> **Exercise goal**: When you copy the entries, match them exactly and omit the pictures.
[Opening Excerpted records section]
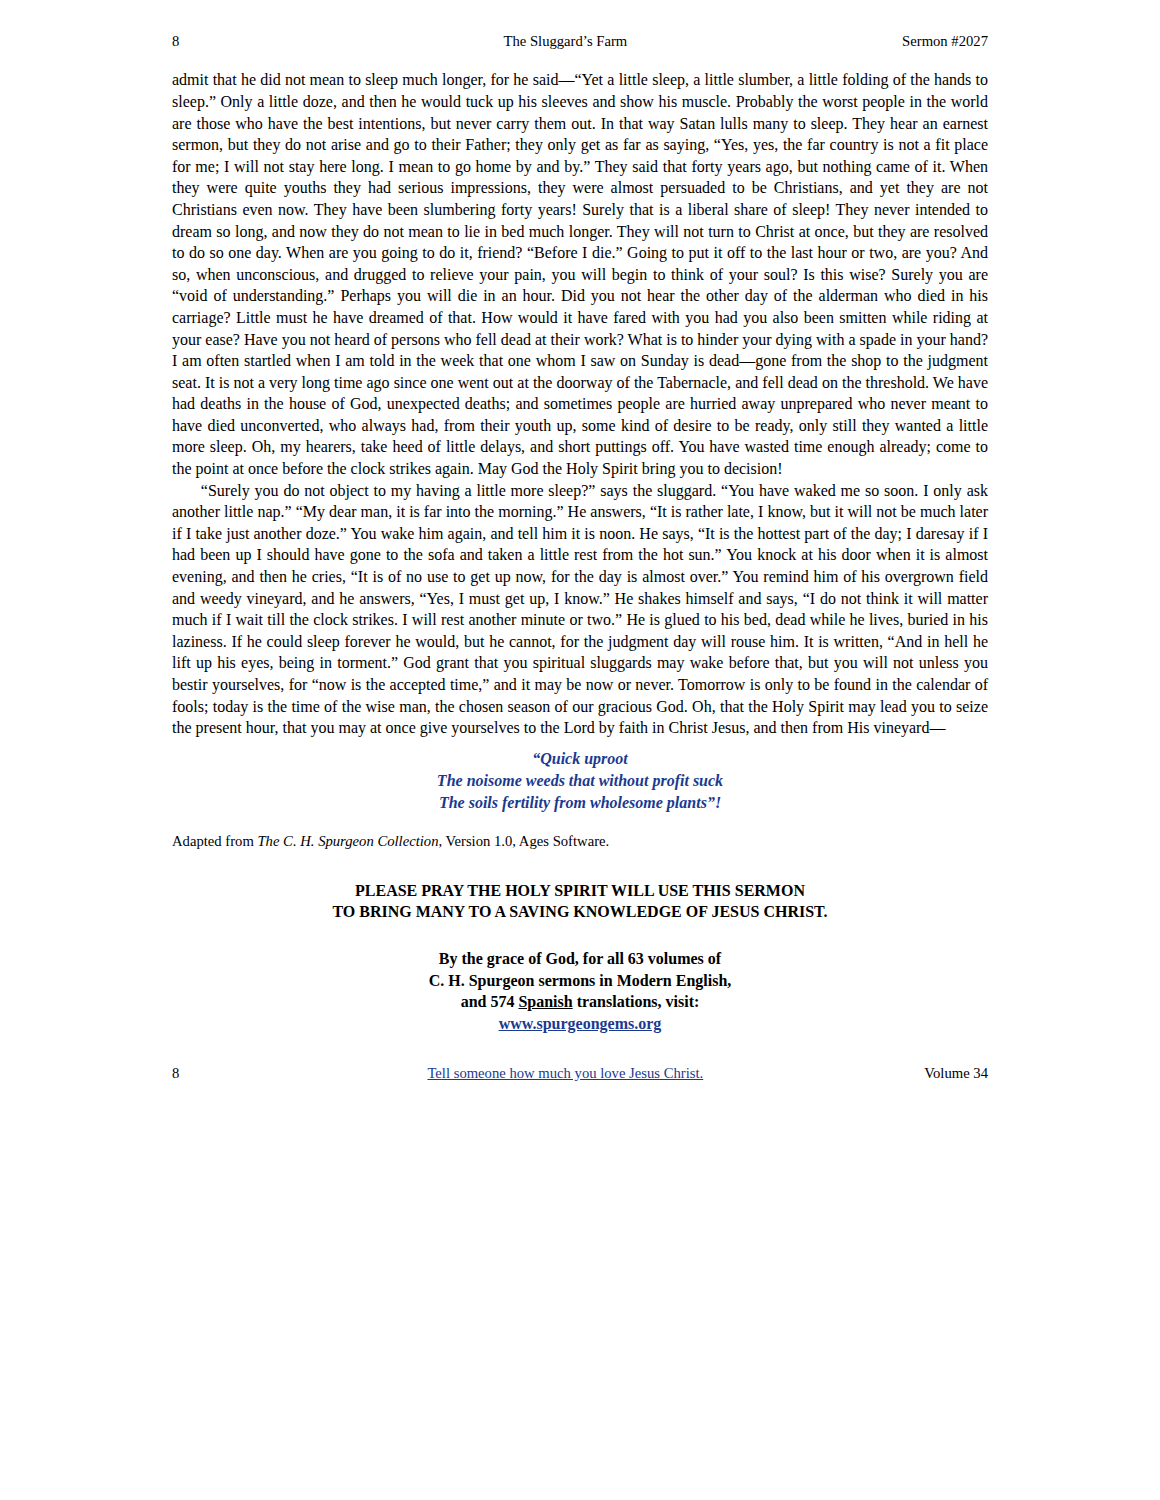8
The Sluggard’s Farm
Sermon #2027
admit that he did not mean to sleep much longer, for he said—“Yet a little sleep, a little slumber, a little folding of the hands to sleep.” Only a little doze, and then he would tuck up his sleeves and show his muscle. Probably the worst people in the world are those who have the best intentions, but never carry them out. In that way Satan lulls many to sleep. They hear an earnest sermon, but they do not arise and go to their Father; they only get as far as saying, “Yes, yes, the far country is not a fit place for me; I will not stay here long. I mean to go home by and by.” They said that forty years ago, but nothing came of it. When they were quite youths they had serious impressions, they were almost persuaded to be Christians, and yet they are not Christians even now. They have been slumbering forty years! Surely that is a liberal share of sleep! They never intended to dream so long, and now they do not mean to lie in bed much longer. They will not turn to Christ at once, but they are resolved to do so one day. When are you going to do it, friend? “Before I die.” Going to put it off to the last hour or two, are you? And so, when unconscious, and drugged to relieve your pain, you will begin to think of your soul? Is this wise? Surely you are “void of understanding.” Perhaps you will die in an hour. Did you not hear the other day of the alderman who died in his carriage? Little must he have dreamed of that. How would it have fared with you had you also been smitten while riding at your ease? Have you not heard of persons who fell dead at their work? What is to hinder your dying with a spade in your hand? I am often startled when I am told in the week that one whom I saw on Sunday is dead—gone from the shop to the judgment seat. It is not a very long time ago since one went out at the doorway of the Tabernacle, and fell dead on the threshold. We have had deaths in the house of God, unexpected deaths; and sometimes people are hurried away unprepared who never meant to have died unconverted, who always had, from their youth up, some kind of desire to be ready, only still they wanted a little more sleep. Oh, my hearers, take heed of little delays, and short puttings off. You have wasted time enough already; come to the point at once before the clock strikes again. May God the Holy Spirit bring you to decision!
“Surely you do not object to my having a little more sleep?” says the sluggard. “You have waked me so soon. I only ask another little nap.” “My dear man, it is far into the morning.” He answers, “It is rather late, I know, but it will not be much later if I take just another doze.” You wake him again, and tell him it is noon. He says, “It is the hottest part of the day; I daresay if I had been up I should have gone to the sofa and taken a little rest from the hot sun.” You knock at his door when it is almost evening, and then he cries, “It is of no use to get up now, for the day is almost over.” You remind him of his overgrown field and weedy vineyard, and he answers, “Yes, I must get up, I know.” He shakes himself and says, “I do not think it will matter much if I wait till the clock strikes. I will rest another minute or two.” He is glued to his bed, dead while he lives, buried in his laziness. If he could sleep forever he would, but he cannot, for the judgment day will rouse him. It is written, “And in hell he lift up his eyes, being in torment.” God grant that you spiritual sluggards may wake before that, but you will not unless you bestir yourselves, for “now is the accepted time,” and it may be now or never. Tomorrow is only to be found in the calendar of fools; today is the time of the wise man, the chosen season of our gracious God. Oh, that the Holy Spirit may lead you to seize the present hour, that you may at once give yourselves to the Lord by faith in Christ Jesus, and then from His vineyard—
“Quick uproot The noisome weeds that without profit suck The soils fertility from wholesome plants”!
Adapted from The C. H. Spurgeon Collection, Version 1.0, Ages Software.
PLEASE PRAY THE HOLY SPIRIT WILL USE THIS SERMON
TO BRING MANY TO A SAVING KNOWLEDGE OF JESUS CHRIST.
By the grace of God, for all 63 volumes of
C. H. Spurgeon sermons in Modern English,
and 574 Spanish translations, visit:
www.spurgeongems.org
8
Tell someone how much you love Jesus Christ.
Volume 34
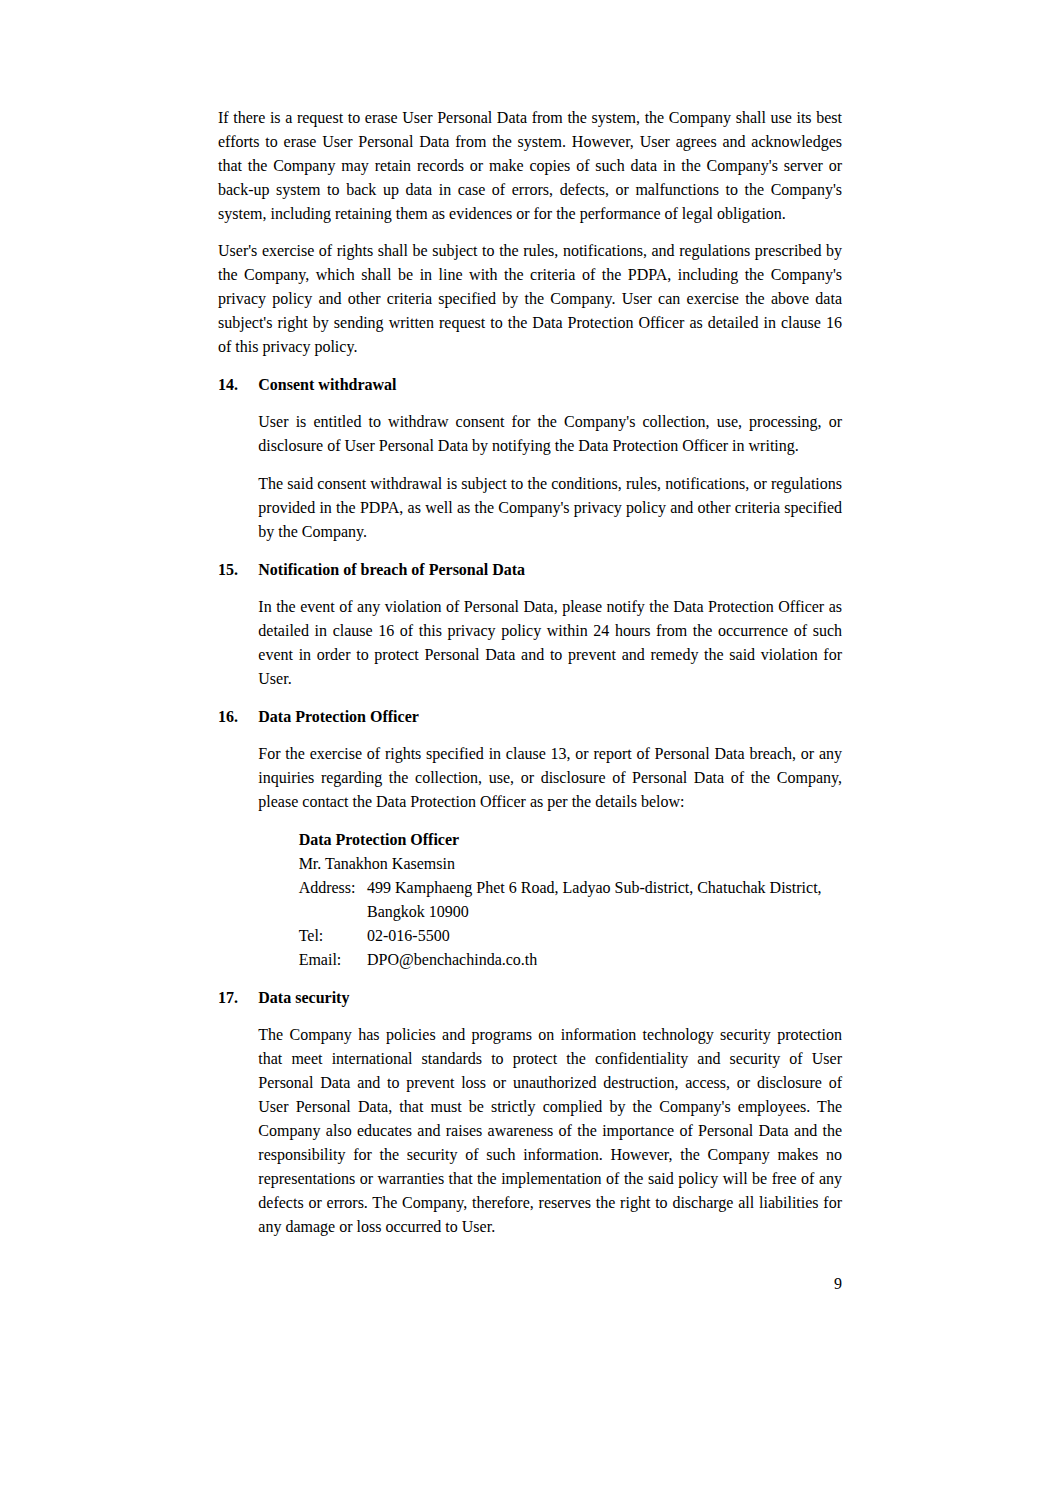If there is a request to erase User Personal Data from the system, the Company shall use its best efforts to erase User Personal Data from the system. However, User agrees and acknowledges that the Company may retain records or make copies of such data in the Company's server or back-up system to back up data in case of errors, defects, or malfunctions to the Company's system, including retaining them as evidences or for the performance of legal obligation.
User's exercise of rights shall be subject to the rules, notifications, and regulations prescribed by the Company, which shall be in line with the criteria of the PDPA, including the Company's privacy policy and other criteria specified by the Company. User can exercise the above data subject's right by sending written request to the Data Protection Officer as detailed in clause 16 of this privacy policy.
Consent withdrawal
User is entitled to withdraw consent for the Company's collection, use, processing, or disclosure of User Personal Data by notifying the Data Protection Officer in writing.
The said consent withdrawal is subject to the conditions, rules, notifications, or regulations provided in the PDPA, as well as the Company's privacy policy and other criteria specified by the Company.
Notification of breach of Personal Data
In the event of any violation of Personal Data, please notify the Data Protection Officer as detailed in clause 16 of this privacy policy within 24 hours from the occurrence of such event in order to protect Personal Data and to prevent and remedy the said violation for User.
Data Protection Officer
For the exercise of rights specified in clause 13, or report of Personal Data breach, or any inquiries regarding the collection, use, or disclosure of Personal Data of the Company, please contact the Data Protection Officer as per the details below:
Data Protection Officer
Mr. Tanakhon Kasemsin
| Address: | 499 Kamphaeng Phet 6 Road, Ladyao Sub-district, Chatuchak District, Bangkok 10900 |
| Tel: | 02-016-5500 |
| Email: | DPO@benchachinda.co.th |
Data security
The Company has policies and programs on information technology security protection that meet international standards to protect the confidentiality and security of User Personal Data and to prevent loss or unauthorized destruction, access, or disclosure of User Personal Data, that must be strictly complied by the Company's employees. The Company also educates and raises awareness of the importance of Personal Data and the responsibility for the security of such information. However, the Company makes no representations or warranties that the implementation of the said policy will be free of any defects or errors. The Company, therefore, reserves the right to discharge all liabilities for any damage or loss occurred to User.
9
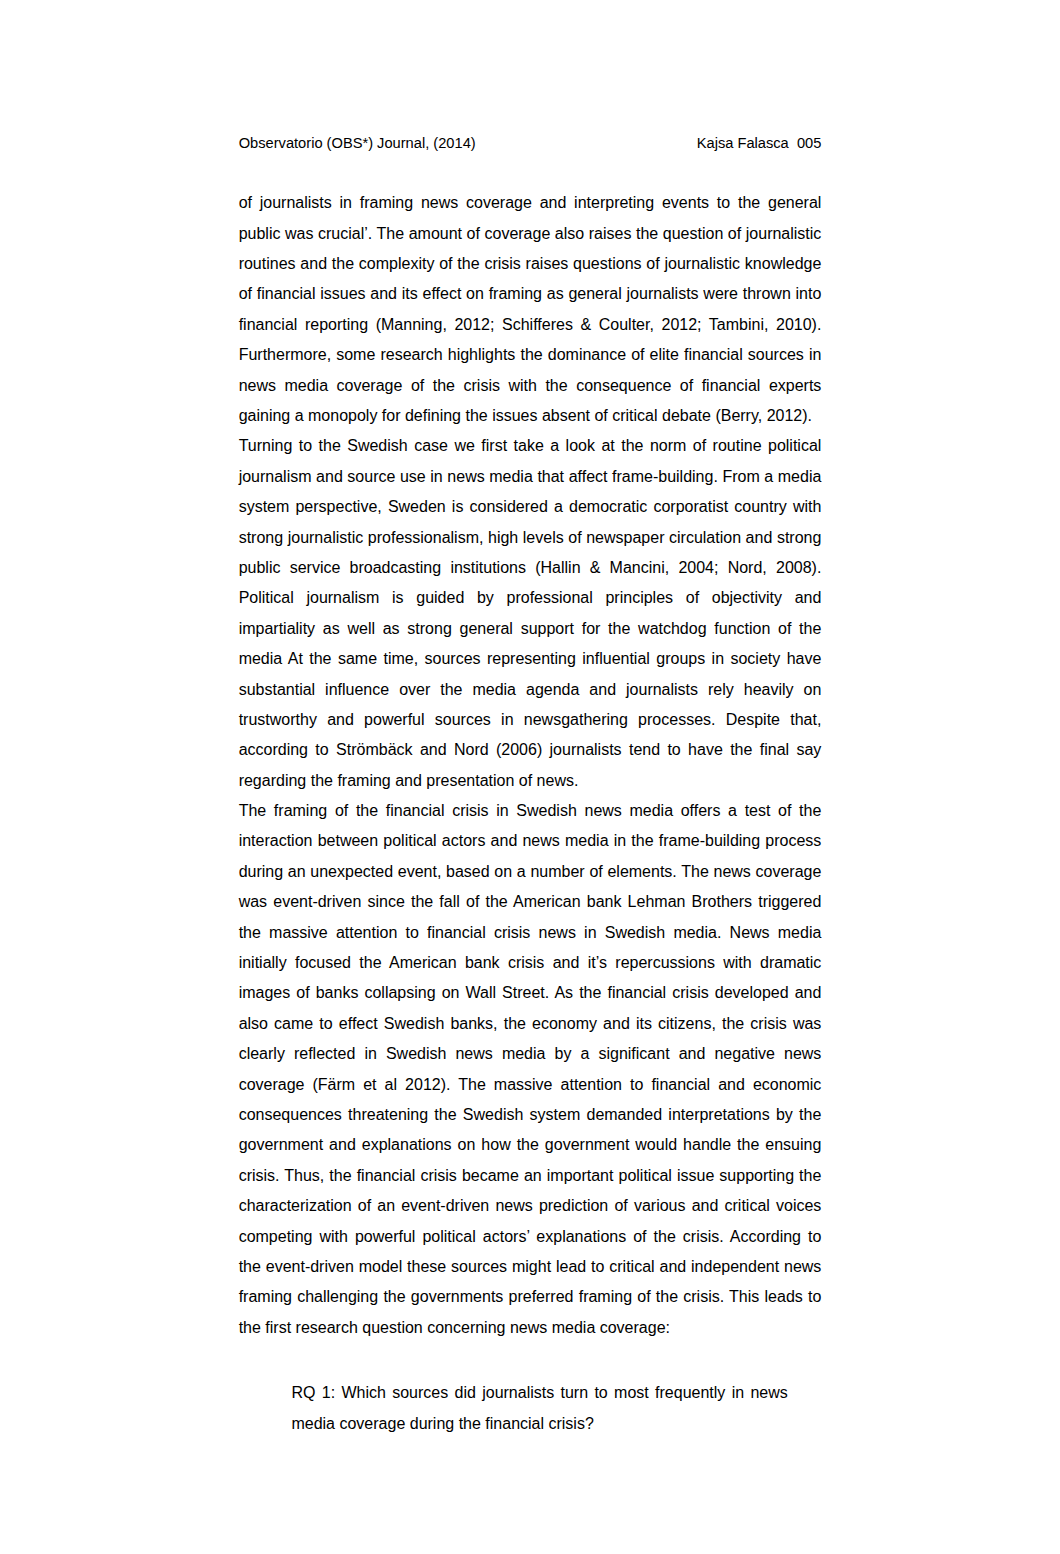Observatorio (OBS*) Journal, (2014) Kajsa Falasca 005
of journalists in framing news coverage and interpreting events to the general public was crucial’. The amount of coverage also raises the question of journalistic routines and the complexity of the crisis raises questions of journalistic knowledge of financial issues and its effect on framing as general journalists were thrown into financial reporting (Manning, 2012; Schifferes & Coulter, 2012; Tambini, 2010). Furthermore, some research highlights the dominance of elite financial sources in news media coverage of the crisis with the consequence of financial experts gaining a monopoly for defining the issues absent of critical debate (Berry, 2012).
Turning to the Swedish case we first take a look at the norm of routine political journalism and source use in news media that affect frame-building. From a media system perspective, Sweden is considered a democratic corporatist country with strong journalistic professionalism, high levels of newspaper circulation and strong public service broadcasting institutions (Hallin & Mancini, 2004; Nord, 2008). Political journalism is guided by professional principles of objectivity and impartiality as well as strong general support for the watchdog function of the media At the same time, sources representing influential groups in society have substantial influence over the media agenda and journalists rely heavily on trustworthy and powerful sources in newsgathering processes. Despite that, according to Strömbäck and Nord (2006) journalists tend to have the final say regarding the framing and presentation of news.
The framing of the financial crisis in Swedish news media offers a test of the interaction between political actors and news media in the frame-building process during an unexpected event, based on a number of elements. The news coverage was event-driven since the fall of the American bank Lehman Brothers triggered the massive attention to financial crisis news in Swedish media. News media initially focused the American bank crisis and it’s repercussions with dramatic images of banks collapsing on Wall Street. As the financial crisis developed and also came to effect Swedish banks, the economy and its citizens, the crisis was clearly reflected in Swedish news media by a significant and negative news coverage (Färm et al 2012). The massive attention to financial and economic consequences threatening the Swedish system demanded interpretations by the government and explanations on how the government would handle the ensuing crisis. Thus, the financial crisis became an important political issue supporting the characterization of an event-driven news prediction of various and critical voices competing with powerful political actors’ explanations of the crisis. According to the event-driven model these sources might lead to critical and independent news framing challenging the governments preferred framing of the crisis. This leads to the first research question concerning news media coverage:
RQ 1: Which sources did journalists turn to most frequently in news media coverage during the financial crisis?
[Closing Excerpted records section]
> **Solution**:
8
The Sluggard’s Farm
Sermon #2027
admit that he did not mean to sleep much longer, for he said—“Yet a little sleep, a little slumber, a little folding of the hands to sleep.” Only a little doze, and then he would tuck up his sleeves and show his muscle. Probably the worst people in the world are those who have the best intentions, but never carry them out. In that way Satan lulls many to sleep. They hear an earnest sermon, but they do not arise and go to their Father; they only get as far as saying, “Yes, yes, the far country is not a fit place for me; I will not stay here long. I mean to go home by and by.” They said that forty years ago, but nothing came of it. When they were quite youths they had serious impressions, they were almost persuaded to be Christians, and yet they are not Christians even now. They have been slumbering forty years! Surely that is a liberal share of sleep! They never intended to dream so long, and now they do not mean to lie in bed much longer. They will not turn to Christ at once, but they are resolved to do so one day. When are you going to do it, friend? “Before I die.” Going to put it off to the last hour or two, are you? And so, when unconscious, and drugged to relieve your pain, you will begin to think of your soul? Is this wise? Surely you are “void of understanding.” Perhaps you will die in an hour. Did you not hear the other day of the alderman who died in his carriage? Little must he have dreamed of that. How would it have fared with you had you also been smitten while riding at your ease? Have you not heard of persons who fell dead at their work? What is to hinder your dying with a spade in your hand? I am often startled when I am told in the week that one whom I saw on Sunday is dead—gone from the shop to the judgment seat. It is not a very long time ago since one went out at the doorway of the Tabernacle, and fell dead on the threshold. We have had deaths in the house of God, unexpected deaths; and sometimes people are hurried away unprepared who never meant to have died unconverted, who always had, from their youth up, some kind of desire to be ready, only still they wanted a little more sleep. Oh, my hearers, take heed of little delays, and short puttings off. You have wasted time enough already; come to the point at once before the clock strikes again. May God the Holy Spirit bring you to decision!
“Surely you do not object to my having a little more sleep?” says the sluggard. “You have waked me so soon. I only ask another little nap.” “My dear man, it is far into the morning.” He answers, “It is rather late, I know, but it will not be much later if I take just another doze.” You wake him again, and tell him it is noon. He says, “It is the hottest part of the day; I daresay if I had been up I should have gone to the sofa and taken a little rest from the hot sun.” You knock at his door when it is almost evening, and then he cries, “It is of no use to get up now, for the day is almost over.” You remind him of his overgrown field and weedy vineyard, and he answers, “Yes, I must get up, I know.” He shakes himself and says, “I do not think it will matter much if I wait till the clock strikes. I will rest another minute or two.” He is glued to his bed, dead while he lives, buried in his laziness. If he could sleep forever he would, but he cannot, for the judgment day will rouse him. It is written, “And in hell he lift up his eyes, being in torment.” God grant that you spiritual sluggards may wake before that, but you will not unless you bestir yourselves, for “now is the accepted time,” and it may be now or never. Tomorrow is only to be found in the calendar of fools; today is the time of the wise man, the chosen season of our gracious God. Oh, that the Holy Spirit may lead you to seize the present hour, that you may at once give yourselves to the Lord by faith in Christ Jesus, and then from His vineyard—
“Quick uproot The noisome weeds that without profit suck The soils fertility from wholesome plants”!
Adapted from The C. H. Spurgeon Collection, Version 1.0, Ages Software.
PLEASE PRAY THE HOLY SPIRIT WILL USE THIS SERMON
TO BRING MANY TO A SAVING KNOWLEDGE OF JESUS CHRIST.
By the grace of God, for all 63 volumes of
C. H. Spurgeon sermons in Modern English,
and 574 Spanish translations, visit:
www.spurgeongems.org
8
Tell someone how much you love Jesus Christ.
Volume 34
If there is a request to erase User Personal Data from the system, the Company shall use its best efforts to erase User Personal Data from the system. However, User agrees and acknowledges that the Company may retain records or make copies of such data in the Company's server or back-up system to back up data in case of errors, defects, or malfunctions to the Company's system, including retaining them as evidences or for the performance of legal obligation.
User's exercise of rights shall be subject to the rules, notifications, and regulations prescribed by the Company, which shall be in line with the criteria of the PDPA, including the Company's privacy policy and other criteria specified by the Company. User can exercise the above data subject's right by sending written request to the Data Protection Officer as detailed in clause 16 of this privacy policy.
Consent withdrawal
User is entitled to withdraw consent for the Company's collection, use, processing, or disclosure of User Personal Data by notifying the Data Protection Officer in writing.
The said consent withdrawal is subject to the conditions, rules, notifications, or regulations provided in the PDPA, as well as the Company's privacy policy and other criteria specified by the Company.
Notification of breach of Personal Data
In the event of any violation of Personal Data, please notify the Data Protection Officer as detailed in clause 16 of this privacy policy within 24 hours from the occurrence of such event in order to protect Personal Data and to prevent and remedy the said violation for User.
Data Protection Officer
For the exercise of rights specified in clause 13, or report of Personal Data breach, or any inquiries regarding the collection, use, or disclosure of Personal Data of the Company, please contact the Data Protection Officer as per the details below:
Data Protection Officer
Mr. Tanakhon Kasemsin
| Address: | 499 Kamphaeng Phet 6 Road, Ladyao Sub-district, Chatuchak District, Bangkok 10900 |
| Tel: | 02-016-5500 |
| Email: | DPO@benchachinda.co.th |
Data security
The Company has policies and programs on information technology security protection that meet international standards to protect the confidentiality and security of User Personal Data and to prevent loss or unauthorized destruction, access, or disclosure of User Personal Data, that must be strictly complied by the Company's employees. The Company also educates and raises awareness of the importance of Personal Data and the responsibility for the security of such information. However, the Company makes no representations or warranties that the implementation of the said policy will be free of any defects or errors. The Company, therefore, reserves the right to discharge all liabilities for any damage or loss occurred to User.
9
Observatorio (OBS*) Journal, (2014) Kajsa Falasca 005
of journalists in framing news coverage and interpreting events to the general public was crucial’. The amount of coverage also raises the question of journalistic routines and the complexity of the crisis raises questions of journalistic knowledge of financial issues and its effect on framing as general journalists were thrown into financial reporting (Manning, 2012; Schifferes & Coulter, 2012; Tambini, 2010). Furthermore, some research highlights the dominance of elite financial sources in news media coverage of the crisis with the consequence of financial experts gaining a monopoly for defining the issues absent of critical debate (Berry, 2012).
Turning to the Swedish case we first take a look at the norm of routine political journalism and source use in news media that affect frame-building. From a media system perspective, Sweden is considered a democratic corporatist country with strong journalistic professionalism, high levels of newspaper circulation and strong public service broadcasting institutions (Hallin & Mancini, 2004; Nord, 2008). Political journalism is guided by professional principles of objectivity and impartiality as well as strong general support for the watchdog function of the media At the same time, sources representing influential groups in society have substantial influence over the media agenda and journalists rely heavily on trustworthy and powerful sources in newsgathering processes. Despite that, according to Strömbäck and Nord (2006) journalists tend to have the final say regarding the framing and presentation of news.
The framing of the financial crisis in Swedish news media offers a test of the interaction between political actors and news media in the frame-building process during an unexpected event, based on a number of elements. The news coverage was event-driven since the fall of the American bank Lehman Brothers triggered the massive attention to financial crisis news in Swedish media. News media initially focused the American bank crisis and it’s repercussions with dramatic images of banks collapsing on Wall Street. As the financial crisis developed and also came to effect Swedish banks, the economy and its citizens, the crisis was clearly reflected in Swedish news media by a significant and negative news coverage (Färm et al 2012). The massive attention to financial and economic consequences threatening the Swedish system demanded interpretations by the government and explanations on how the government would handle the ensuing crisis. Thus, the financial crisis became an important political issue supporting the characterization of an event-driven news prediction of various and critical voices competing with powerful political actors’ explanations of the crisis. According to the event-driven model these sources might lead to critical and independent news framing challenging the governments preferred framing of the crisis. This leads to the first research question concerning news media coverage:
RQ 1: Which sources did journalists turn to most frequently in news media coverage during the financial crisis?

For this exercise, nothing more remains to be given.